- Exercise requirements:
- 1) In the profile of Louisa Moats, what is the title of the textbook whose first edition she published in 2000?
- 2) Please copy the profile of Louisa Moats from "In 2000, she" up to and including "Services, and Lexia.", switching "instructor" to "lecturer".

(Source passage Opens)

Louisa Moats
(1946?-)
Louisa Moats earned a bachelor’s degree at Wellesley College in 1966, her master’s degree at Peabody College of Vanderbilt University in 1969, and her Ed.D. from Harvard Graduate School of Education in 1982, while working as a teacher and education consultant in neuropsychology at the New England Medical Center. After her doctorate she spent 13 years in private practice as a Licensed Psychologist in Vermont.
In 1996 she advised the California Reading Initiative for one year and in 1997 she became Co-Principal Investigator and the site director of the National Institute of Child Health and Human Development (NICHD) Early Interventions Project in Washington, D.C. This included a longitudinal, large-scale project investigating the causes and remedies for reading failure in high-poverty urban schools working through the University of Texas at Houston.
In 2000, she published the first edition of her textbook, Speech to Print. In 2001, based on her experiences as an instructor at the Harvard Graduate School of Education, St. Michael’s College in Vermont, the Dartmouth Medical School Department of Psychiatry, and the University of Texas, Houston, she developed LETRS, a collaboration between Sopris West Publishing, where she is Consulting Advisor for Literacy Research and Professional Development Sopris West Educational Services, and Lexia.
In 2008 Moats published a short report on Whole Language for the Thomas B. Fordham Foundation entitled "Whole Language Lives On: The Illusion of Balanced Literacy."
Almost every premise advanced by whole language about how reading is learned has been contradicted
by scientific investigations that have established the following facts:
· Learning to read is not a “natural” process. Most children must be taught to read through a
structured and protracted process in which they are made aware of sounds and the symbols
that represent them, and then learn to apply these skills automatically and attend to meaning.
· Our alphabetic writing system is not learned simply from exposure to print. Phonological
awareness is primarily responsible for the ability to sound words out. The ability to use
phonics and to sound words out, in turn, is primarily responsible for the development of
context-free word-recognition ability, which in turn is primarily responsible for the development
of the ability to read and comprehend connected text.

(Source passage Closes)
(Source data Opens)

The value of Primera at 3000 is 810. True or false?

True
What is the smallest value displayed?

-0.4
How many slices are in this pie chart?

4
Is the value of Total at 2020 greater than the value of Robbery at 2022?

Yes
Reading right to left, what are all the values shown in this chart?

(Source data Closes)

- Answer section:
- 1) Speech to Print

- 2)
In 2000, she published the first edition of her textbook, Speech to Print. In 2001, based on her experiences as an lecturer at the Harvard Graduate School of Education, St. Michael’s College in Vermont, the Dartmouth Medical School Department of Psychiatry, and the University of Texas, Houston, she developed LETRS, a collaboration between Sopris West Publishing, where she is Consulting Advisor for Literacy Research and Professional Development Sopris West Educational Services, and Lexia.